Saturday, December 11, 2010

WORLD WONDERS

Machu Picchu (literally means "old peak"; sometimes called the "Lost City of the Incas") is a well-preserved pre-Columbian Inca ruin located on a high mountain ridge, at an elevation of about 7,710 feet (2,350 m). Machu Picchu is located above the Urubamba Valley in modern-day Peru. Geographic coordinates: 13° 9' 23? S 72° 32' 34? W. The site is probably the most familiar symbol of the Inca Empire, due to its unique location, its geological features, and its late discovery in 1911. In recent times the site has been designated as a UNESCO World Heritage Site and has been the subject of concerns about the damage of tourism.
It is thought the city was built by the Sapa Inca Pachacuti starting in about 1440 and was inhabited until the Spanish conquest of Peru in 1532. Archeological evidence (together with recent work on early colonial documents) shows that Machu Picchu was not a conventional city, but a country retreat town for Incan nobility (similar to the Roman villas). The site has a large palace and temples to Incan deities around a courtyard, with other buildings for support staff. It is estimated that a maximum of only about 750 people resided in Machu Picchu at any one time, and probably only a small fraction of that number lived in the town during the rainy season and when no noblity were visiting.
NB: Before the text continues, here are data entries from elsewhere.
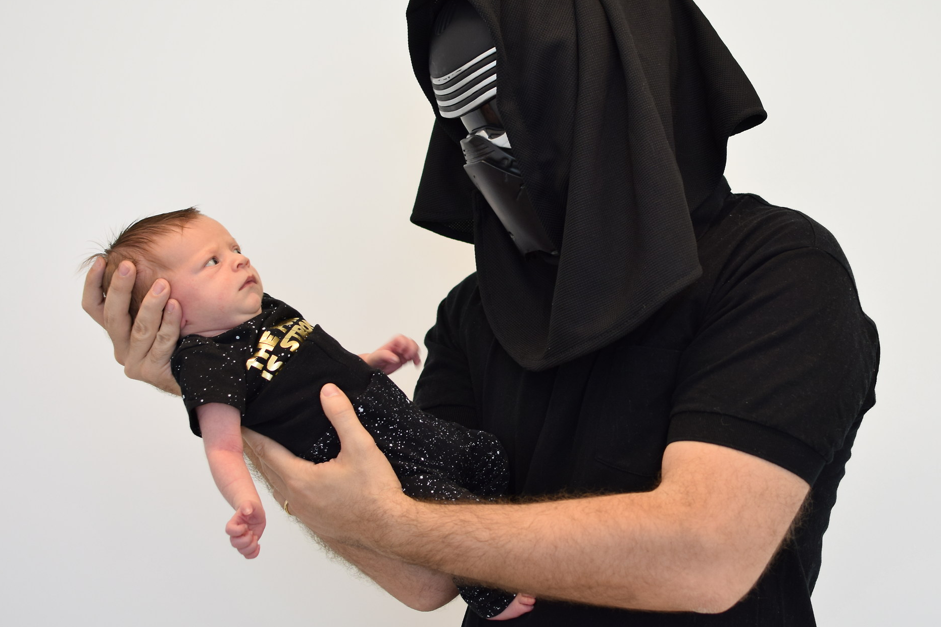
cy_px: 283
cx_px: 528
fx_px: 1768
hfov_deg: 29.8
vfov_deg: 20.1
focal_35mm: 68
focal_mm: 35
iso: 400
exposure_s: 1/60
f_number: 2.5
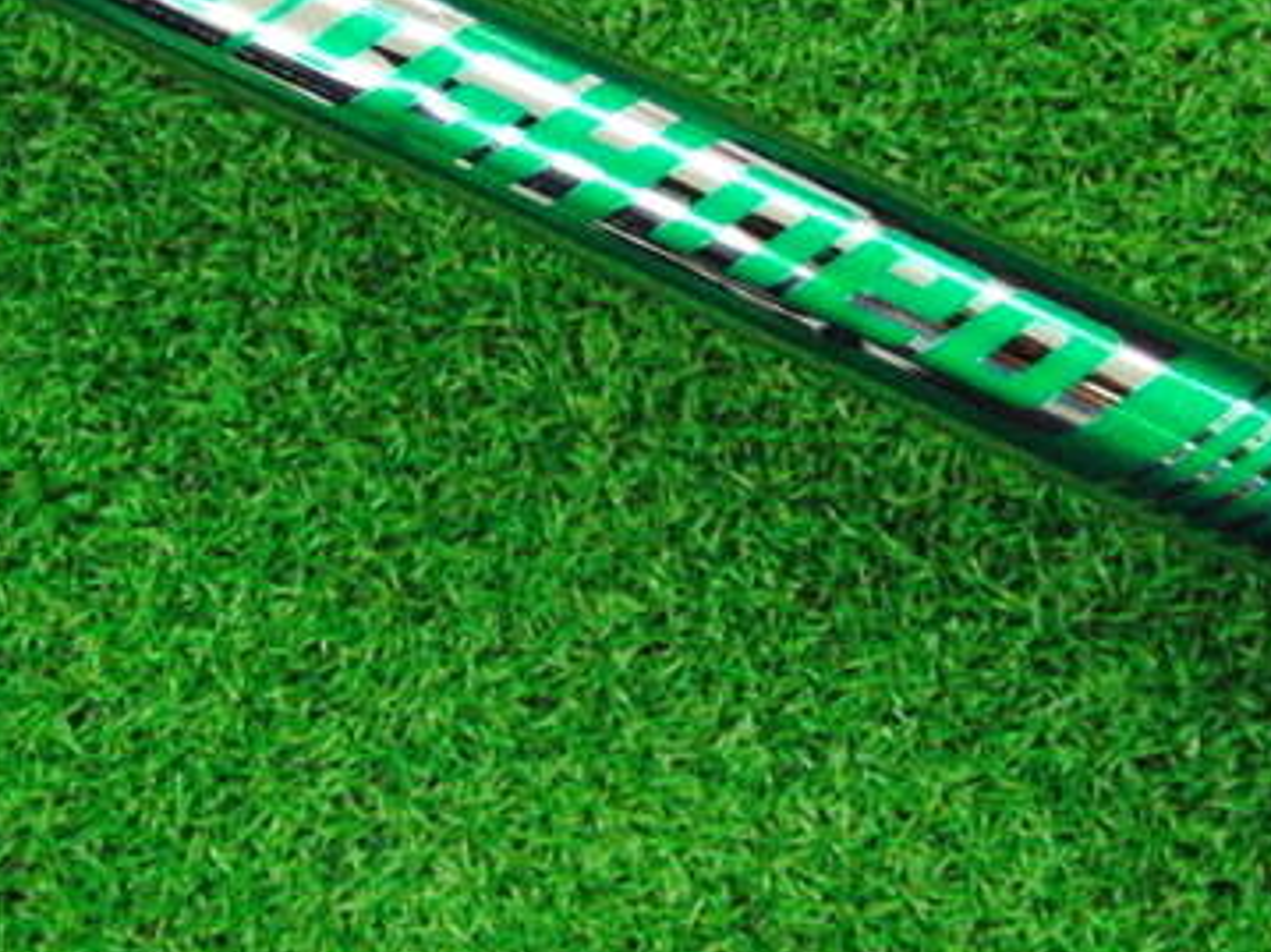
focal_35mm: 66
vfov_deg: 21.8
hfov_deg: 29.3
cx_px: 496
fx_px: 2423
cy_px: 131
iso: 3200
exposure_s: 1/250
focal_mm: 6.42
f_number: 3.6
It is thought that the site was chosen for its unique location and geological features. It is said that the silhouette of the mountain range behind Machu Picchu represents the face of the Inca looking upward towards the sky, with the largest peak, Waynapicchu, representing his nose. The Inca believed that the solid rock of the Earth should not be cut and so built this city from rock quarried from loose boulders found in the area. Some of the stone architecture uses no mortar, but rather relied on extremely precise cutting of blocks that results in walls with cracks between stones through which a credit card will not pass.
The city was not rediscovered until July 24, 1911, when Yale University history professor Hiram Bingham III first visited it while exploring old Inca roads in the area. He was led to Machu Picchu by Quechuans who were living in Machu Picchu in the original Incan infrastructure. Bingham made several more trips and conducted excavations on the site through 1915. He wrote a number of books and articles about Machu Picchu; his popular account, Lost City of the Incas, became a bestseller.
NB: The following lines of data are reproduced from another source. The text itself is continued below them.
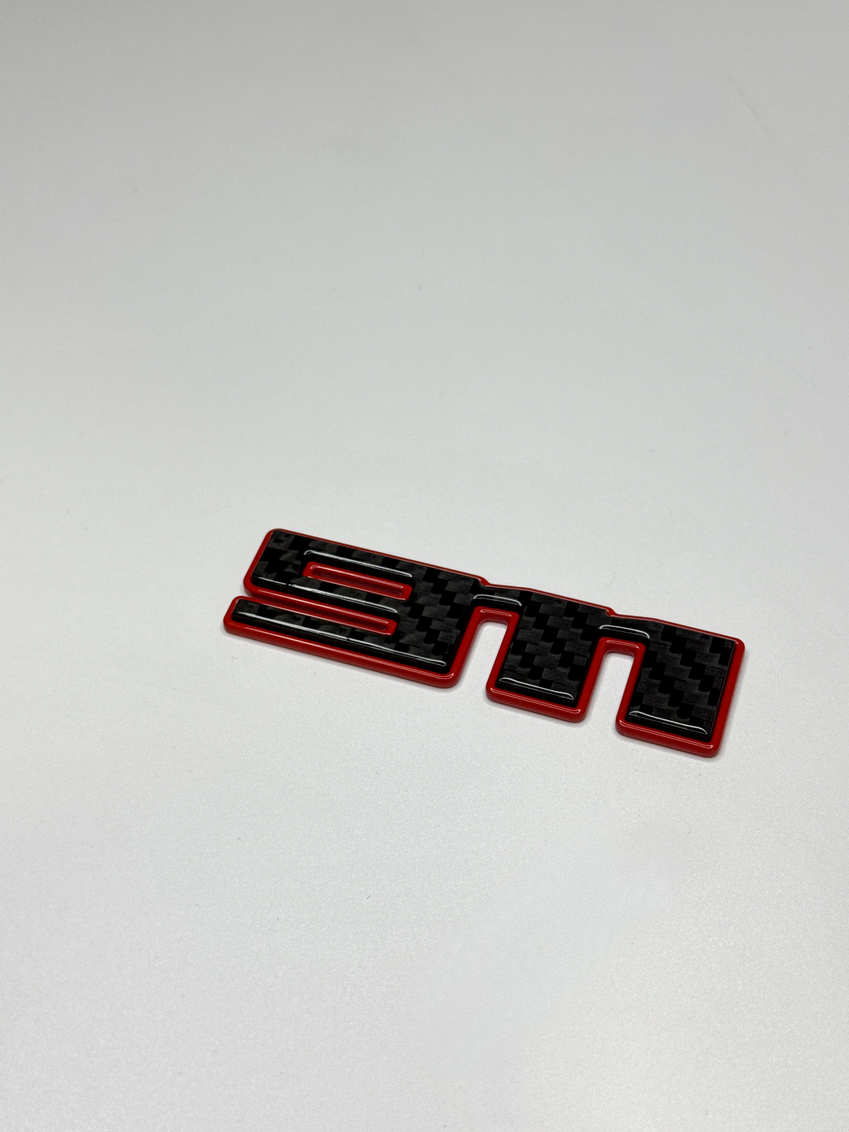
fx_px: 1570
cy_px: 566
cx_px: 424
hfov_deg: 30.3
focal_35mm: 48
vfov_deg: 39.7
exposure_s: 1/121
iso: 50
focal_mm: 6.76
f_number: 1.78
In 1913, the site received a significant amount of publicity after the National Geographic Society devoted their entire April 1913 issue to Machu Picchu.
In 2003, some 400,000 people visited Machu Picchu, and UNESCO has expressed concern about the damage this volume of tourism is causing to the site. Peruvian authorities insist that there is no problem, and that the remoteness of the site will impose natural limits on tourism. Periodically, proposals are made to install a cable car to the site, but such proposals have so far always been rejected.